The KKK is on the Rise

In a recent email exchange, I saw Paul Hue's response to news that the KKK is making another comeback. (They seem to do so every 40 years or so.) His statement was, "A tiny group has become slightly less tiny."

I have to say, I'm a member of some "tiny" groups. Growing chapters in 20 states does not fit the definition of "tiny".

From the story linked above:

Today's KKK doesn't have to rally in public places. Instead, they can hide on the Internet and secretly spreading their hate message to a whole new generation and a bigger audience.

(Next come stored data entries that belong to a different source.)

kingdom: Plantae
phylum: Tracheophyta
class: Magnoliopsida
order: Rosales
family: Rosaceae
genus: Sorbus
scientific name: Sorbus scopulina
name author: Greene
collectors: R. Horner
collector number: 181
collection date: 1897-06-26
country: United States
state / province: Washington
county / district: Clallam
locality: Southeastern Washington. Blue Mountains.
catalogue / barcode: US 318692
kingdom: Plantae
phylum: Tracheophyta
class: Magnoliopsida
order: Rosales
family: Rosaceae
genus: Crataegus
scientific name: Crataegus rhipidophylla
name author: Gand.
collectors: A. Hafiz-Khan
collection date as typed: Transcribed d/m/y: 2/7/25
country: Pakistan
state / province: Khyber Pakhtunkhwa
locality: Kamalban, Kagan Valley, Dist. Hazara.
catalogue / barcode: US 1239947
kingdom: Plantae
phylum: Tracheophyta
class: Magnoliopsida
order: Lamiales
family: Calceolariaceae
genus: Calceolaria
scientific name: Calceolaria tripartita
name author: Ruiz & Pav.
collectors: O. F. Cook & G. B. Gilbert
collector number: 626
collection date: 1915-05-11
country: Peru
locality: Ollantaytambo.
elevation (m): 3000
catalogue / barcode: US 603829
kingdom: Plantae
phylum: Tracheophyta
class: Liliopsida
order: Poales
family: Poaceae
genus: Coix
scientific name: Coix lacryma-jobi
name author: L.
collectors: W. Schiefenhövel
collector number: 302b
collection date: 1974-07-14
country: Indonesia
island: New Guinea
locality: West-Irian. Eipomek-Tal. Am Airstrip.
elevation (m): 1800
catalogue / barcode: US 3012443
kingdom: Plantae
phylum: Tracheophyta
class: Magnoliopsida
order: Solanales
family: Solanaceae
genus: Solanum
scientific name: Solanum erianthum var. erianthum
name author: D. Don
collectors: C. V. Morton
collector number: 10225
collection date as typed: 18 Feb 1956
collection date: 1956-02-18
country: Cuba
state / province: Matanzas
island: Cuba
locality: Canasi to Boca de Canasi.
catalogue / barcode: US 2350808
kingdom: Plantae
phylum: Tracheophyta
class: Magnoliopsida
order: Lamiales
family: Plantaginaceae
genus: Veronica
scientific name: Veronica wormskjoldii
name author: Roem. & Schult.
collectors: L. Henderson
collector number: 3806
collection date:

They are doing that by getting to a larger audience using streaming video, advertising white power rallies and concerts, even broadcasting a new Klan newscast.

The anti racist group's research found states with growing Klan chapters not just in the south but in Michigan, Ohio, Maryland, Pennsylvania and New Jersey.

Click HERE to read the Anti-Defamation League's full report.

But regardless, the real message is that Klan members, sympathizers and like-minded organizations and individuals could be anywhere. You don't know what the guy in the cubicle down the hall is doing on his off hours...

1 comment:

Paul Hue said...

Yes, Nadir, and perhaps while I'm at work space invaders have stolen all my furnature and replaced it with EXACT REPLICAS! I'm curious to know what you predict is the relative probability of your being assaulted, burgled, or vandalized from:

1. Members of a white supremicist organization.
2. Another black person, or, heck, we can even just make this catagory: all people not belonging to white supremicist groups.

In surveying all the property damage and theft, and physical injuries, committed against black folks, how do these break down into those catagories?

How many black people do you know, Nadir, who have had crimes of property or bodily injury committed against them? What fraction has occured by white supremicits?

Have you ever been beaten by KKKers? Formaly threatened by them? Suffered vandalism by them? I have, repeatedly, back in the 1970s, for doing EXACTLY WHAT I DO TODAY, EVERY DAY. In the 1970s Austin, Tx, that was a dangerous proposition. Today, it's a no-risk proposition.

I give thanks to those who defeated the Nazis and the KKKers; out of respect for them, I am fighing the next fight, not re-fighting battles that they already won for me.